As vice provost for faculty affairs at the University of Virginia, Abrams oversees the faculty promotion and tenure process, coordinates faculty recruitment and retention, develops university policies governing faculty, and designs and delivers programs to support the leadership and professional development of faculty.
Abrams will be joined at Duke by her spouse Brandon Garrett, who will be a professor of law. Garrett currently serves as the White Burkett Miller Professor of Law and Public Affairs and Justice Thurgood Marshall Distinguished Professor of Law at the University of Virginia. He is a widely-cited authority on criminal procedure, wrongful convictions, habeas corpus, corporate crime, scientific evidence, civil rights, civil procedure and constitutional law whose recent research includes studies of DNA exonerations and organizational prosecutions. His most recent book is “End of Its Rope: How Killing the Death Penalty Can Revive Criminal Justice,” published in 2017 by Harvard University Press. It examines data collected on all death sentences in the U.S. from 1990 to 2016, and develops a theory of why imposition of the death penalty has declined so quickly.
Abrams was selected following a national search chaired by Laurence R. Helfer, the Harry R. Chadwick Sr. Professor of Law.
“Kerry is an excellent administrator and scholar who is very well placed to build on David Levi’s achievements,” Helfer said. “She impressed the search committee with her commitment to enhancing the law school’s excellence in research, teaching and service, and to working with our faculty, staff, students and alumni to increase the law school’s national and international profile.”
Helfer also highlighted Abrams’ “deep institutional knowledge based on her experience as vice provost at UVA, her respect for Duke Law School’s collaborative and collegial culture, her commitment to fostering interdisciplinary collaboration and to mentoring of junior faculty, and her sensitivity to views across the political spectrum.”
Abrams is a graduate of Swarthmore College, where she earned a B.A. in English literature with highest honors. She graduated with distinction from Stanford Law School, where she was president of the Moot Court Board.
After law school, she clerked for Judge Stanwood R. Duval Jr. of the U.S. District Court for the Eastern District of Louisiana and practiced law for several years in the litigation department of the New York law firm Patterson, Belknap, Webb & Tyler LLP, primarily handling intellectual property and employment discrimination cases.

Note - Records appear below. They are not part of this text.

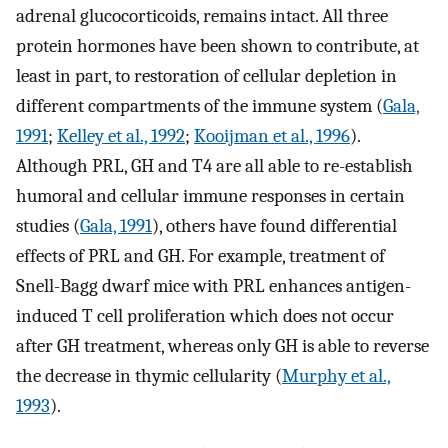
adrenal glucocorticoids, remains intact. All three
protein hormones have been shown to contribute, at
least in part, to restoration of cellular depletion in
different compartments of the immune system (
Gala,
1991
;
Kelley et al., 1992
;
Kooijman et al., 1996
).
Although PRL, GH and T4 are all able to re-establish
humoral and cellular immune responses in certain
studies (
Gala, 1991
), others have found differential
effects of PRL and GH. For example, treatment of
Snell-Bagg dwarf mice with PRL enhances antigen-
induced T cell proliferation which does not occur
after GH treatment, whereas only GH is able to reverse
the decrease in thymic cellularity (
Murphy et al.,
1993
).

From 2002-05, she taught in the Lawyering Program at the New York University School of Law. She has been on the law faculty of the University of Virginia since 2005.
Levi, who became dean in 2007 after serving as chief U.S. district judge for the Eastern District of California, has presided over major expansions of faculty, research, academic programs and fundraising at Duke Law, and built on its reputation as one of the world’s top law schools. He also guided the law school through a turbulent period in the legal economy and legal education resulting from the global financial crisis and subsequent recession.